• [The task]: Look through the data below and extract, unchanged, the lines from the one that contains "index mcp: (264, 103)" to the one that contains "pinky dip: (385, 191)", both included.

• [The input]:

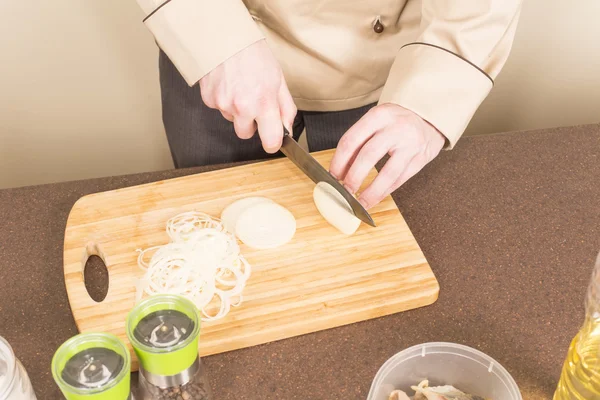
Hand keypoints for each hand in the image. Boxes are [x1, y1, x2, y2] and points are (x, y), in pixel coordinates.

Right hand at [199, 40, 296, 152]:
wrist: (225, 36)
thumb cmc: (253, 54)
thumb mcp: (278, 78)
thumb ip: (286, 107)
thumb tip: (287, 127)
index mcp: (264, 103)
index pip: (271, 141)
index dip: (273, 143)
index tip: (273, 140)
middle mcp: (242, 107)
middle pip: (246, 134)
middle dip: (251, 124)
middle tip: (253, 103)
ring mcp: (223, 105)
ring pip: (232, 119)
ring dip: (236, 109)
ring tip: (240, 87)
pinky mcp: (209, 100)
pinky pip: (219, 108)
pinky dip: (224, 100)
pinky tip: (228, 84)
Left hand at [330, 103, 444, 208]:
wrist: (429, 116)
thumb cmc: (396, 121)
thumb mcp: (376, 122)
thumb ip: (359, 143)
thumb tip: (340, 171)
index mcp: (379, 116)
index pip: (352, 140)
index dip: (339, 161)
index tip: (332, 176)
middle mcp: (395, 128)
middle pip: (368, 155)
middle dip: (353, 177)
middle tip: (344, 191)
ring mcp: (411, 144)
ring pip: (388, 173)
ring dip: (371, 192)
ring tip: (360, 203)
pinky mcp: (421, 158)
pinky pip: (400, 179)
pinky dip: (385, 191)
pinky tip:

• [Result of the task]:
index mcp: (264, 103)
index pip: (271, 141)
index dip: (273, 143)
index tip: (273, 140)
middle mcp: (242, 107)
middle pip: (246, 134)
middle dip: (251, 124)
middle tip: (253, 103)
ring mcp: (223, 105)
ring pip: (232, 119)
ring dip: (236, 109)
ring tip: (240, 87)
pinky mcp: (209, 100)
pinky pip: (219, 108)
pinky dip: (224, 100)
pinky tip: (228, 84)
Left hand at [330, 103, 444, 208]:
wrist: (429, 116)
thumb cmc: (396, 121)
thumb mcp: (376, 122)
thumb ip: (359, 143)
thumb tip: (340, 171)
index mcp: (379, 116)
index pip: (352, 140)
index dip: (339, 161)
index tip: (332, 176)
middle mcp: (395, 128)
middle pip: (368, 155)
middle dip: (353, 177)
middle tip: (344, 191)
ring mcp: (411, 144)
ring pip: (388, 173)
ring dip: (371, 192)
ring tip: (360, 203)
pinky mcp: (421, 158)
pinky pip: (400, 179)
pinky dip: (385, 191)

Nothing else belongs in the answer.